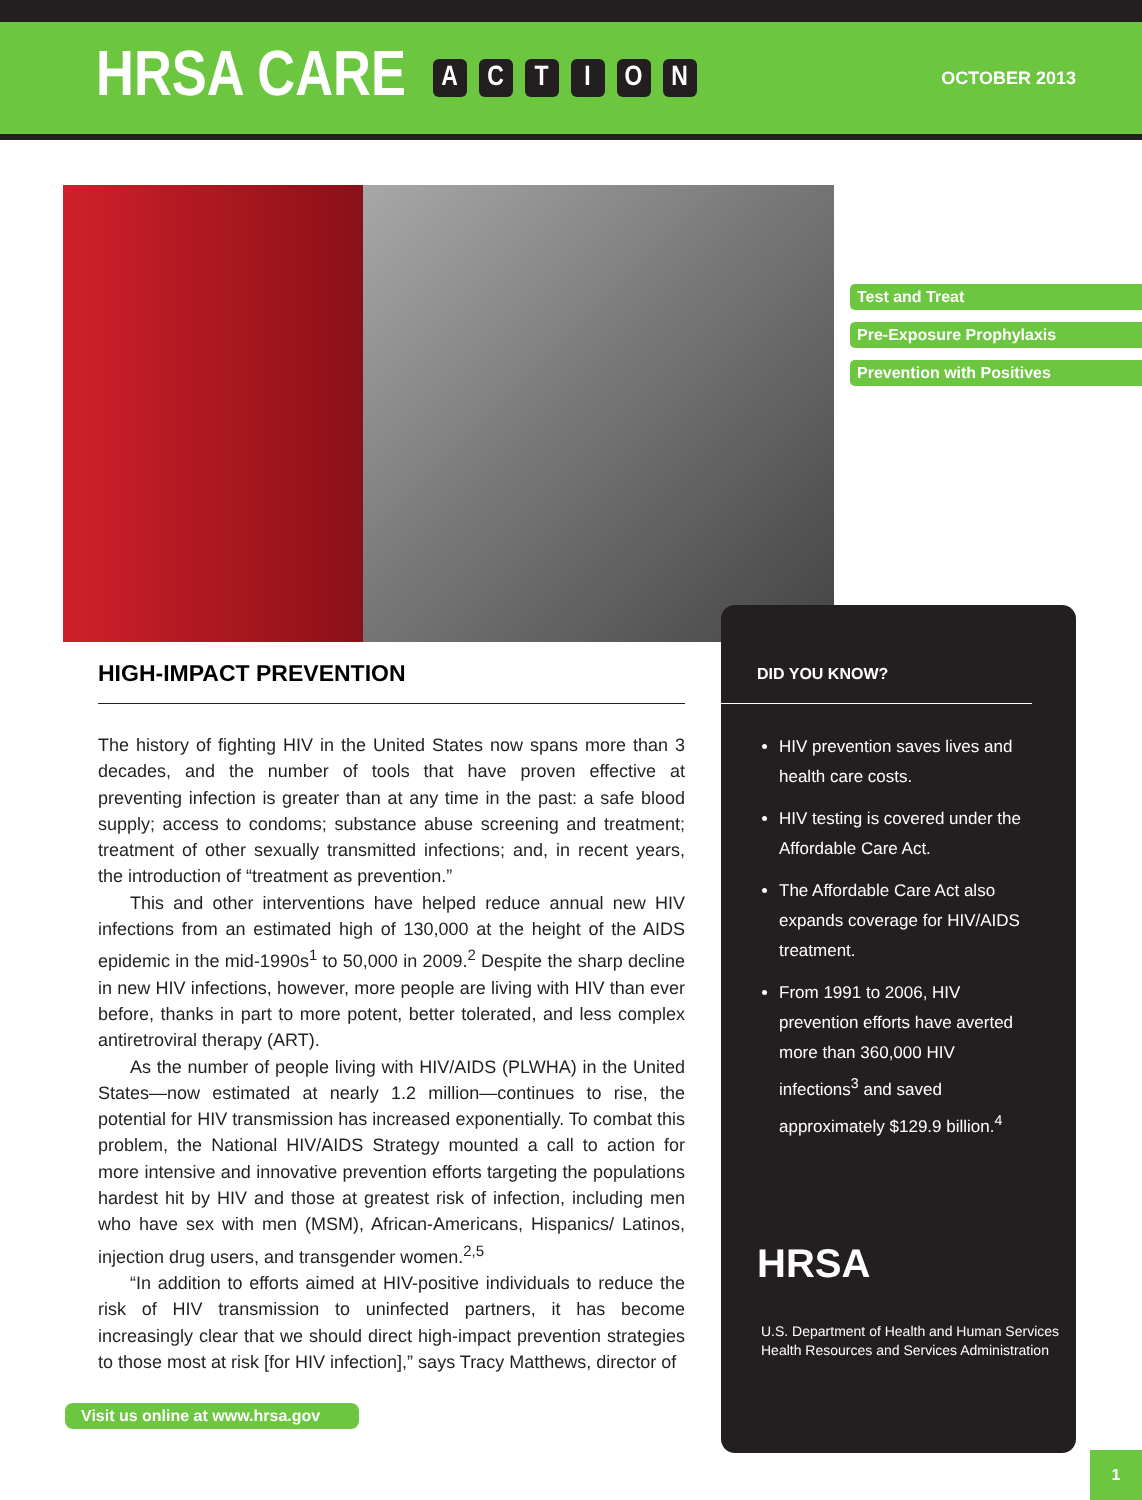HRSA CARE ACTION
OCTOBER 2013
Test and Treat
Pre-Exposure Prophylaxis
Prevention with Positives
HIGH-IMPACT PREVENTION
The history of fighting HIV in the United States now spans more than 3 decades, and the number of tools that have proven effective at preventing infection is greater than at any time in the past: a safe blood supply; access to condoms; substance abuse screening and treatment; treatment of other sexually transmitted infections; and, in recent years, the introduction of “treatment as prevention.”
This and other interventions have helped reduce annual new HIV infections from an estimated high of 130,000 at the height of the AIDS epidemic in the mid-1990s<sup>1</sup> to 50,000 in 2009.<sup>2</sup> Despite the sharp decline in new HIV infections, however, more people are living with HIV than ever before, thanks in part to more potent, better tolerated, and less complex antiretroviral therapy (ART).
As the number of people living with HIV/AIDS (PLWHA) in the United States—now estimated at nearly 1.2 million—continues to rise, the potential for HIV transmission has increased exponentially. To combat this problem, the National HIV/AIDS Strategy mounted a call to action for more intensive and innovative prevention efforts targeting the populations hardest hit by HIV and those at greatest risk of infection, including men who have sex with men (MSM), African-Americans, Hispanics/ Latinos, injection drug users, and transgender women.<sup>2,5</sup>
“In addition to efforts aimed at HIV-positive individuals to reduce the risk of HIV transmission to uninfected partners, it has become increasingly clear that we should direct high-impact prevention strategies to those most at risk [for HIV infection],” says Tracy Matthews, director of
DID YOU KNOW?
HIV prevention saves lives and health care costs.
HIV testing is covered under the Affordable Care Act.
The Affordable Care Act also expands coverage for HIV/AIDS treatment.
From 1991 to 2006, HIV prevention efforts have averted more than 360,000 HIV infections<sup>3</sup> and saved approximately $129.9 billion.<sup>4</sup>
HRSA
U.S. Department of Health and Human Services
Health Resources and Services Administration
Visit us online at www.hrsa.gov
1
▬▬▬
ACTIVITY:
Check each line of the data for "Affordable". Copy the lines where it turns up.

ANSWER SPACE:
HIV testing is covered under the Affordable Care Act.
The Affordable Care Act also expands coverage for HIV/AIDS treatment.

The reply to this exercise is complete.